Dabei machen nicht nur die Autobahnen Sorgen, auch der Zustand der Bundesstraßen erinnert an kranke Patienten. Dort wird jeder dritte Kilometer als „schlecht“ oder „sehr schlecht“ eingestuft. Im Landesstraßennetz gilt diese Einschätzung für mehr als die Hälfte der Straßen. Allein für die Brücken im Zuge von Bundes- und Landesstraßen beziffert das Ministerium den Sanierungs- und Erhaltungsbedarf auf gut 1,8 Milliarden Euro. Für 2023 sind aber lediglich 67 Maßnahmen mit einem Volumen von 100 Millionen Euro geplant.

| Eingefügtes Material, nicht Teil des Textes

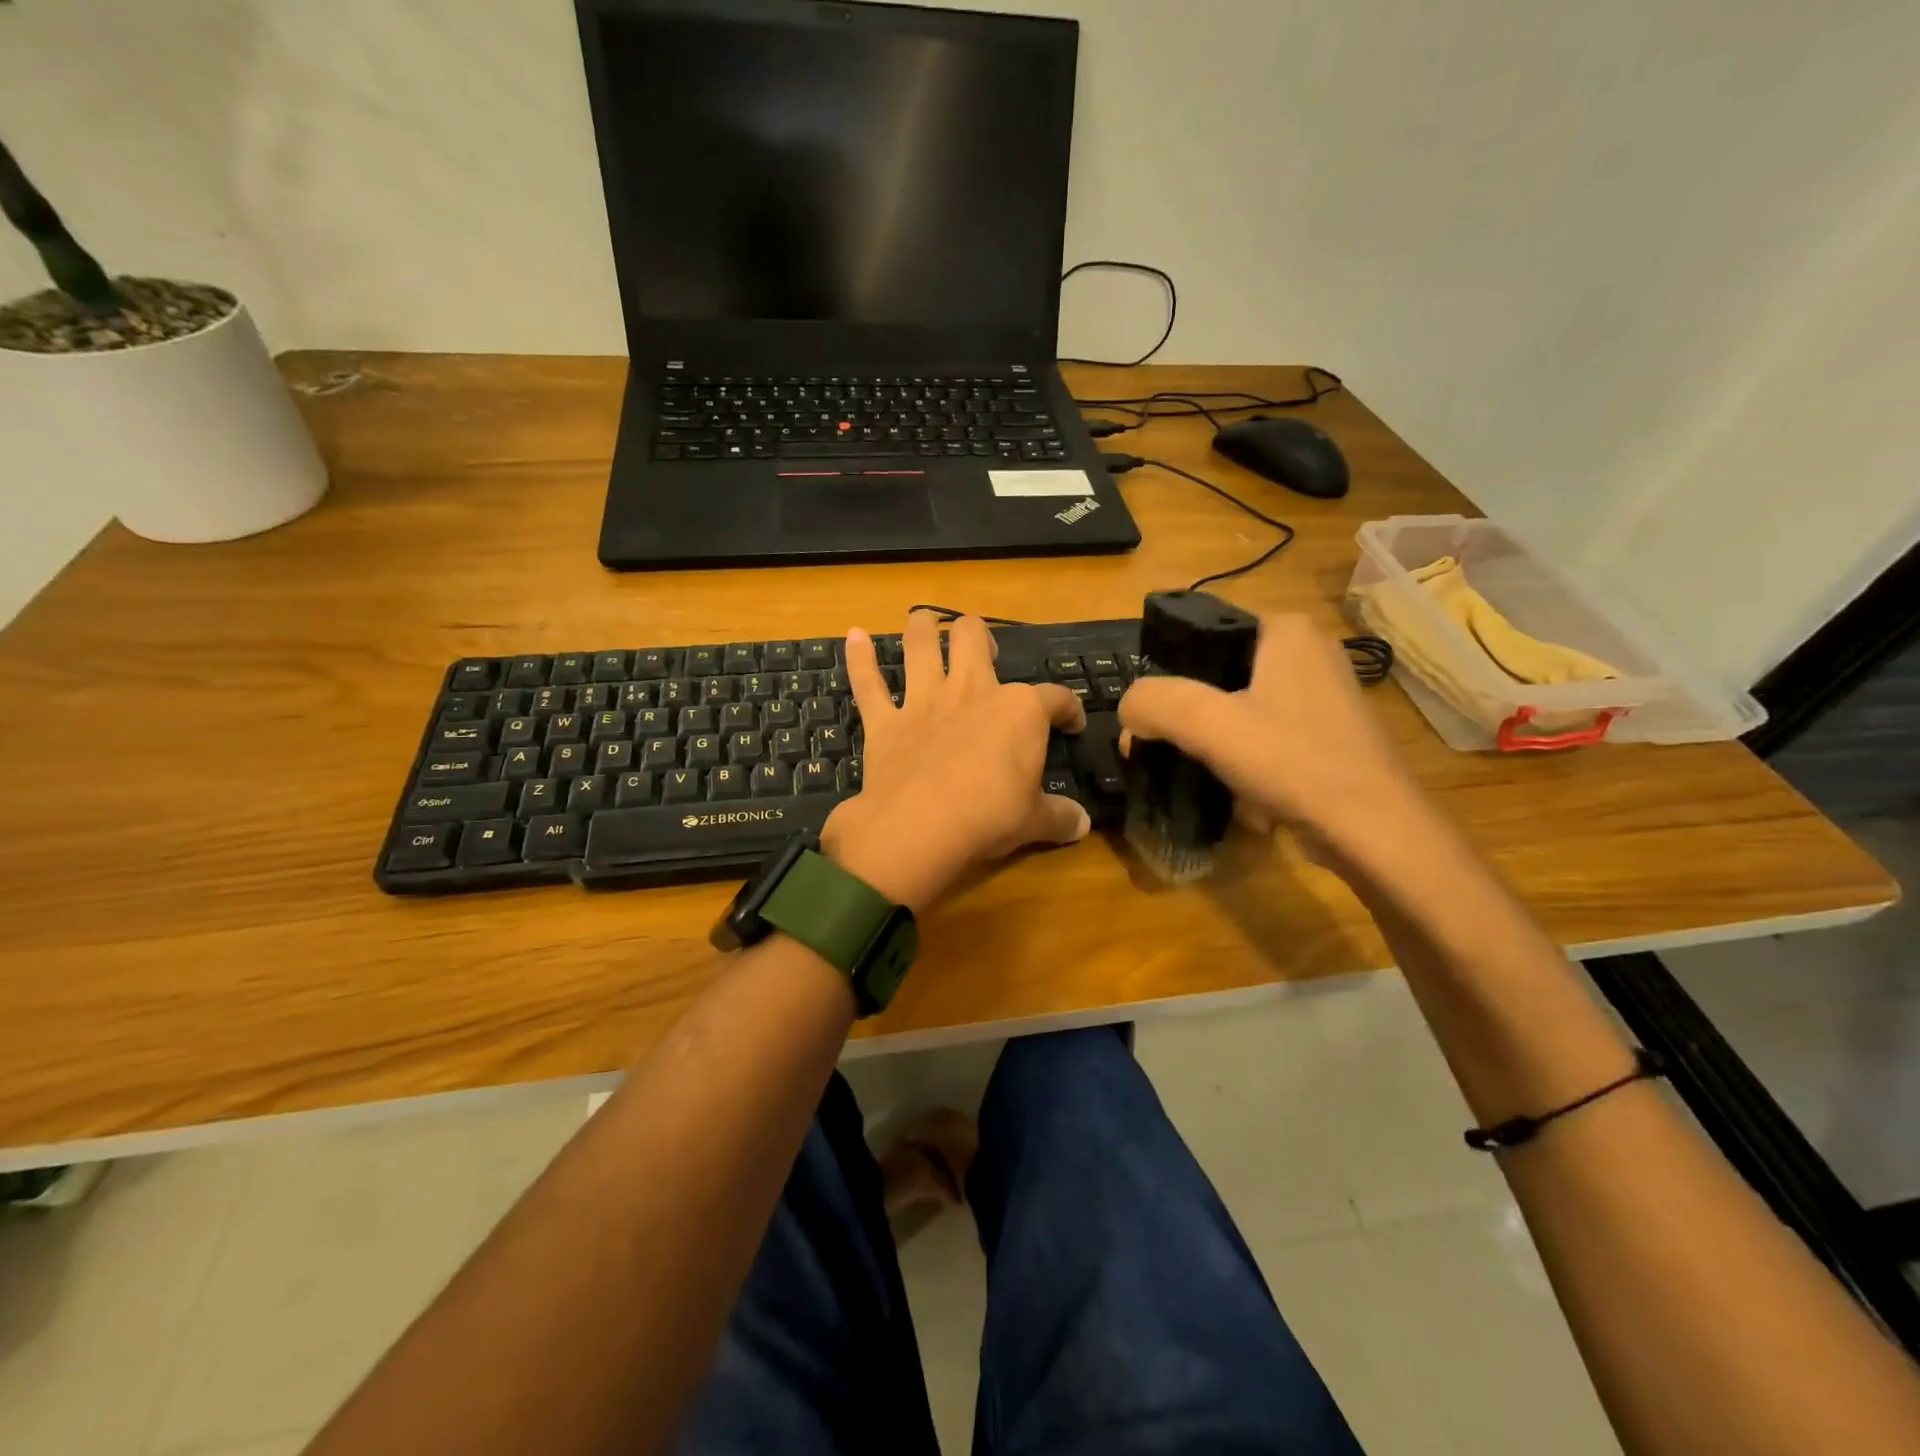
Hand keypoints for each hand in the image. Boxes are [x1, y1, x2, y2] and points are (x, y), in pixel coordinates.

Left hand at [822, 612, 1089, 910]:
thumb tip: (1083, 824)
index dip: (1069, 709)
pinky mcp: (886, 722)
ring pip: (921, 645)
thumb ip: (1060, 817)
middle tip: (985, 651)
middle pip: (974, 639)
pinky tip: (854, 636)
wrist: (920, 828)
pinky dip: (859, 659)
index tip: (1072, 724)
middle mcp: (972, 692)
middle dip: (980, 636)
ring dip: (922, 628)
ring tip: (924, 621)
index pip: (1055, 698)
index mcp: (1020, 711)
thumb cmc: (988, 818)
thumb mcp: (1035, 821)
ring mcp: (925, 702)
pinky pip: (868, 683)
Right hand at [1118, 614, 1434, 857]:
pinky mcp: (1329, 737)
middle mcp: (1308, 653)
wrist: (1376, 833)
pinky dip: (1248, 765)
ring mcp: (1323, 697)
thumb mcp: (1210, 725)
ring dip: (1215, 747)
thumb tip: (1129, 708)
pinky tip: (1245, 798)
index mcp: (1285, 631)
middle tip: (1166, 750)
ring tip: (1203, 777)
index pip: (1201, 633)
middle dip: (1189, 719)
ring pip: (1240, 712)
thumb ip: (1156, 703)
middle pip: (1217, 677)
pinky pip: (1267, 740)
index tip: (1149, 715)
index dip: (1166, 672)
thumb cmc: (1294, 763)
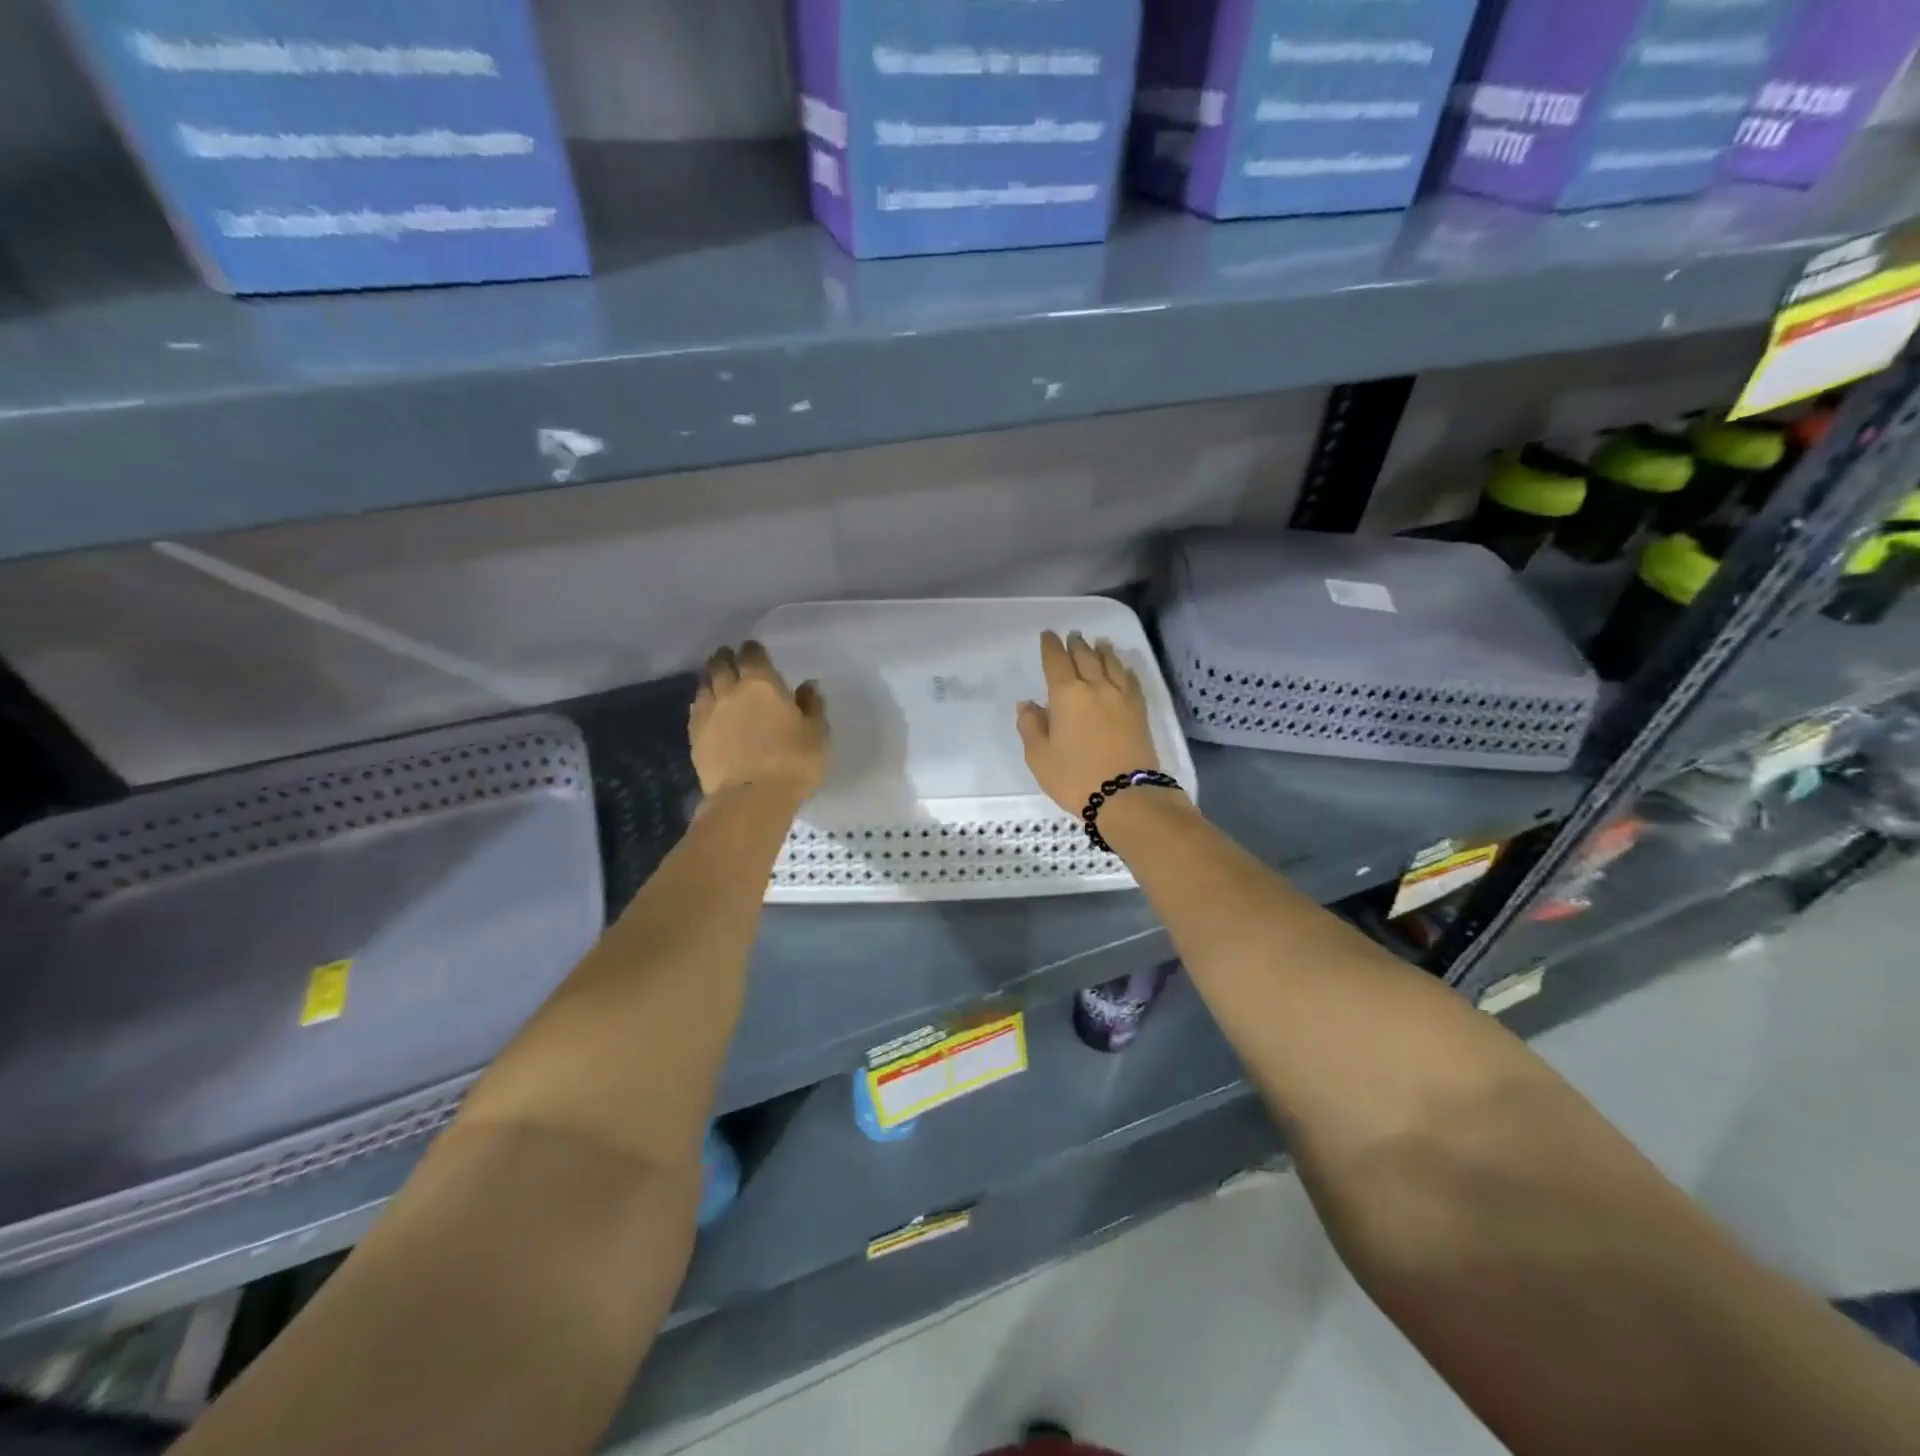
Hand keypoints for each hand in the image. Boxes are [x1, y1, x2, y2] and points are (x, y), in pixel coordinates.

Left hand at [689, 641, 828, 800]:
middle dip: (726, 658)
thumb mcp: (816, 733)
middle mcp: (730, 691)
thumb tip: (808, 685)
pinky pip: (696, 710)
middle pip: (721, 665)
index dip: (753, 650)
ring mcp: (708, 714)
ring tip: (717, 680)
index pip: (752, 655)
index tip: (756, 650)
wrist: (751, 798)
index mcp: (761, 684)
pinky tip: (708, 709)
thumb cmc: (793, 762)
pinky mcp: (695, 737)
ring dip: (711, 678)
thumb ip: (812, 706)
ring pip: (704, 685)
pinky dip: (702, 704)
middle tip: (731, 658)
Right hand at [1016, 630, 1161, 815]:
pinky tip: (1123, 668)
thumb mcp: (1039, 757)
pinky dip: (1124, 669)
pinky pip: (1131, 681)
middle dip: (1076, 645)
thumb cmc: (1075, 777)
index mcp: (1066, 695)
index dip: (1051, 646)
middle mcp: (1095, 688)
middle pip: (1085, 657)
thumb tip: (1028, 704)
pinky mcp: (1139, 712)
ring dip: (1102, 651)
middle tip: (1072, 635)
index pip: (1056, 661)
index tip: (1048, 635)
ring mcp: (1121, 698)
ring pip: (1111, 664)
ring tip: (1099, 642)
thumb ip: (1031, 726)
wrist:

„Brauchen Kraftanstrengung“


„Die Sanierung und der Erhalt unserer Infrastruktur sind entscheidend für die Zukunft unseres Landes. Hier muss der Bund die Prioritäten setzen“; so fordert Minister Krischer „mehr Engagement des Bundesverkehrsministers“. „Wir brauchen eine gemeinsame Kraftanstrengung, um die Straßen- und Brückeninfrastruktur zu erhalten“, heißt seine Einschätzung. Die wird von der IHK NRW geteilt: „Der Güterverkehr ist das Rückgrat unserer Wirtschaft, aber wir behandeln ihn zu schlecht“, ist Präsident Ralf Stoffels überzeugt. „Wo grundlegende Reparaturen ausbleiben und nur noch geflickt wird, gibt es mehr Baustellen, Staus und in der Folge oft lange Umwege. Eine leistungsfähige Infrastruktur bleibt die Basis für unseren Wirtschaftsstandort“, wird Stoffels deutlich. Seine Forderung: Entscheidungen müssen schneller getroffen werden.
Diese Einschätzung wird vom ADAC geteilt. Der Verkehrsclub überrascht allerdings mit seinen weiteren Einschätzungen und fordert flexible Arbeitszeitmodell- und Homeoffice-Regelungen. „Wer zwei Tage pro Woche zu Hause bleibt, senkt seinen persönlichen Berufsverkehr um 40 Prozent. Arbeitgeber sollten zudem flexible Arbeitszeitregelungen beibehalten oder einführen. Den Arbeitstag zu Hause beginnen und erst später ins Büro fahren, spart Zeit und Nerven“, ist die Autofahrer-Lobby überzeugt.

Egoistisch auf der Straße

„Ein Tempolimit hilft nicht gegen Stau“, widerspricht Professor Michael Schreckenberg dem Umwelt-Bundesamt (UBA). Deutschlands bekanntester Stauforscher von der Universität Duisburg-Essen untersucht seit 30 Jahren die Entstehung von Autobahn-Staus und kritisiert die aktuelle UBA-Studie. „Gründe für Staus sind Baustellen, Überlastung, Unfälle oder widrige Wetterbedingungen. Staus entstehen nicht bei hohen, sondern bei relativ niedrigen Geschwindigkeiten“, erklärt Professor Schreckenberg in einem Interview mit auto motor und sport. „Erst wird der Verkehr zähfließend, dann bilden sich Stauwellen an Anschlussstellen oder Steigungen. Die Wellen laufen dann mit einer Geschwindigkeit von 12 bis 15 km/h nach hinten“, erläutert Professor Schreckenberg den berühmten „Stau aus dem Nichts“. Eine hohe Verkehrsdichte, ein kurzer Moment der Unaufmerksamkeit: Wenn der erste Fahrer nur kurz langsamer wird, muss der zweite schon deutlich stärker bremsen und ohne zu wissen, warum, müssen Fahrer weiter hinten plötzlich ganz anhalten.“ Zehn bis 20 Prozent der Staus könnte man vermeiden, wenn Menschen sich nicht so egoistisch auf der Straße verhalten würden, sondern etwas zurückhaltender und kooperativer wären“, ist Professor Schreckenberg überzeugt. Der Stauforscher setzt auf das autonome Fahren: „Wenn ausschließlich automatisierte Fahrzeuge unterwegs wären, die alle miteinander kommunizieren, dann könnte die jetzige Kapazität der Straße verdoppelt werden“, sagt Professor Michael Schreckenberg.